Penegak Hukum Diminta Awasi Pemberian RIPH, Karena Rawan Importir “Jadi-jadian”
SEMARANG-Anggota Komisi IV DPR RI, Andi Akmal Pasludin mengatakan, kebijakan Kementerian Pertanian (Kementan) dalam hal pemberian rekomendasi impor produk hortikultura (RIPH) untuk komoditas bawang putih harus diawasi.
Oleh karena itu, ia menyarankan agar aparat penegak hukum, termasuk KPK juga ikut mengawasi pemberian rekomendasi Kementan tersebut.
Hal itu karena, selain alasan transparansi, dalam pemberian kuota dan penentuan importir tersebut ditengarai juga ada upaya untuk mengistimewakan pihak- pihak tertentu.
“Transpransi diperlukan untuk mencegah adanya importir “jadi-jadian” dan jual- beli kuota impor produk hortikultura tersebut,” katanya, Kamis (20/2).
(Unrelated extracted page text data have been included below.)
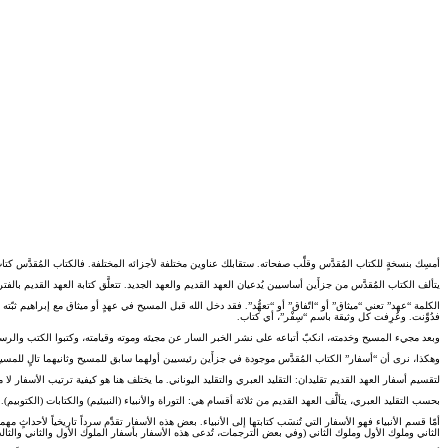
أمسِك بنسخةٍ للكتاب المُقدَّس وقلِّب صفحاته. ستقابلك عناوين مختلفة لأجزائه المختلفة. فالكتاب المُقدَّس كتا
يتألف الكتاب المُقدَّس من جزأَين أساسيين يُدعيان العهد القديم والعهد الجديد. تتعلَّق كتابة العهد القديم بالفت
فدُوِّنت. وعُرِفت كل وثيقة باسم “سِفْر”، أي كتاب.
وبعد مجيء المسيح وخدمته، انكبّ أتباعه على نشر الخبر السار عن مجيئه وموته وقيامته، وكتبوا الكتب والرسا
وهكذا، نرى أن “أسفار” الكتاب المُقدَّس موجودة في جزأَين رئيسيين أولهما سابق للمسيح وثانيهما تالٍ للمسي
لتقسيم أسفار العهد القديم تقليدان: التقليد العبري والتقليد اليوناني. ما يختلف هنا هو كيفية ترتيب الأسفار ل
بحسب التقليد العبري، يتألَّف العهد القديم من ثلاثة أقسام هي: التوراة والأنبياء (النبيئيم) والكتابات (الكتوبيم)
أمّا قسم الأنبياء فهو الأسفار التي تُنسَب كتابتها إلى الأنبياء. بعض هذه الأسفار تقدِّم سرداً تاريخياً لأ
الثاني وملوك الأول وملوك الثاني (وفي بعض الترجمات، تُدعى هذه الأسفار بأسفار الملوك الأول والثاني والثالث 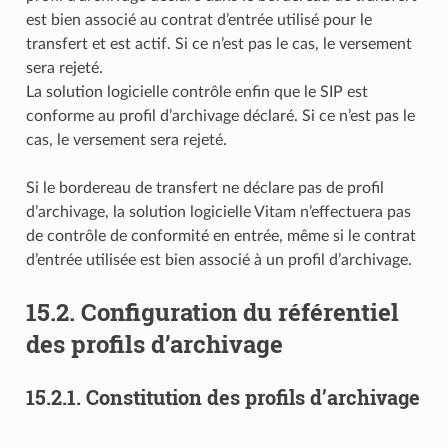
est bien associé au contrat d’entrée utilisé pour le
transfert et est actif. Si ce n’est pas le cas, le versement
sera rejeté.
La solution logicielle contrôle enfin que le SIP est
conforme au profil d’archivage déclaré. Si ce n’est pas le
cas, le versement sera rejeté.
Si le bordereau de transfert ne déclare pas de profil
d’archivage, la solution logicielle Vitam n’effectuera pas
de contrôle de conformité en entrée, même si le contrat
d’entrée utilisée est bien associé à un profil d’archivage.
15.2.
Configuration du référentiel
des profils d’archivage
15.2.1.
Constitution des profils d’archivage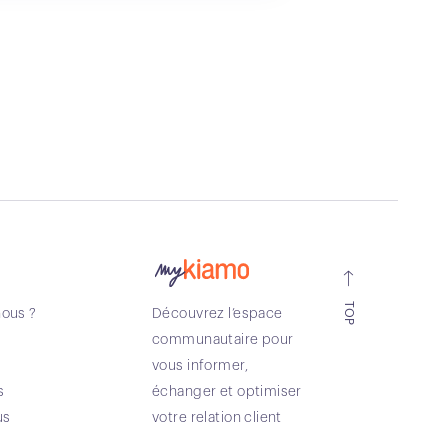
TOP
ous ?
Découvrez l’espace
communautaire pour
vous informer,
s
échanger et optimiser
us
votre relation client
Ia melihat, banyak prosedur yang diduga dilanggar, seperti banyak perusahaan baru yang dapat rekomendasi tetapi tidak ikut persyaratan mutlak RIPH.
“Pengawasan , perlu untuk nenghindari atau jangan sampai ada jual beli kuota saja. Maksudnya, hanya modal selembar persetujuan RIPH itu bisa dijual ke mana-mana,” tandasnya.
Anggota Komisi IV DPR RI lainnya, Alien Mus dalam rapat dengar pendapat Kementan dengan wakil rakyat, beberapa waktu lalu juga sempat menyinggung masalah tersebut.
Ia juga mempertanyakan adanya satu perusahaan yang dominan jumlah kuota impornya dibandingkan dengan yang lainnya, dalam RIPH buah.
“Kementan kan baru mengeluarkan izin RIPH kepada tiga perusahaan, yaitu Laris Manis Utama, Cherry Fruit dan Karunia Alam Raya Sejati. Tapi dari ketiganya ada satu perusahaan yang jumlah impornya dominan,” kata Politisi Fraksi Golkar itu.
Secara rinci, jelas Alien, Laris Manis Utama tercatat sudah mengimpor komoditas hortikultura sebanyak 11.000 ton. Sedang Cherry Fruit diberikan impor 412 ton. Sementara, Karunia Alam Raya Sejati sebanyak 350 ton.
Sementara Ekonom Institute for Development of Economics and Finance (Indef), Enny Sri Hartati mendukung inisiatif kalangan DPR RI yang mempermasalahkan kuota impor bawang putih.
Menurutnya, kondisi tersebut sudah terbalik. Ia mecontohkan, kebutuhan 100 dan yang tersedia cuma 20. Kemudian kekurangannya harus 80 impor.
“Bagaimana ceritanya kalau pakainya sistem kuota. Itu sudah pasti tidak benar,” tegasnya.
Enny juga mengkritisi syarat boleh impor kalau menanam kepada importir bawang putih. “Menurutnya itu sangat aneh. Petani dan pedagang adalah dua profesi yang sangat berbeda,” tambahnya.
Menyikapi hal ini, Kementan membantah adanya konflik kepentingan terkait dengan pemberian RIPH tersebut.
Setidaknya ini diungkapkan Dirjen Hortikultura Kementan, Prihasto Setyanto.
Ia membantah tudingan RIPH tak transparan. Karena pemberian RIPH oleh Kementan sudah dilakukan secara terbuka, tak terkecuali dalam pemilihan importir.
“Kata siapa kurang terbuka, itubsemua kan dugaan- dugaan saja. Semua sudah dilakukan dengan mekanisme terbuka,” tegas Prihasto.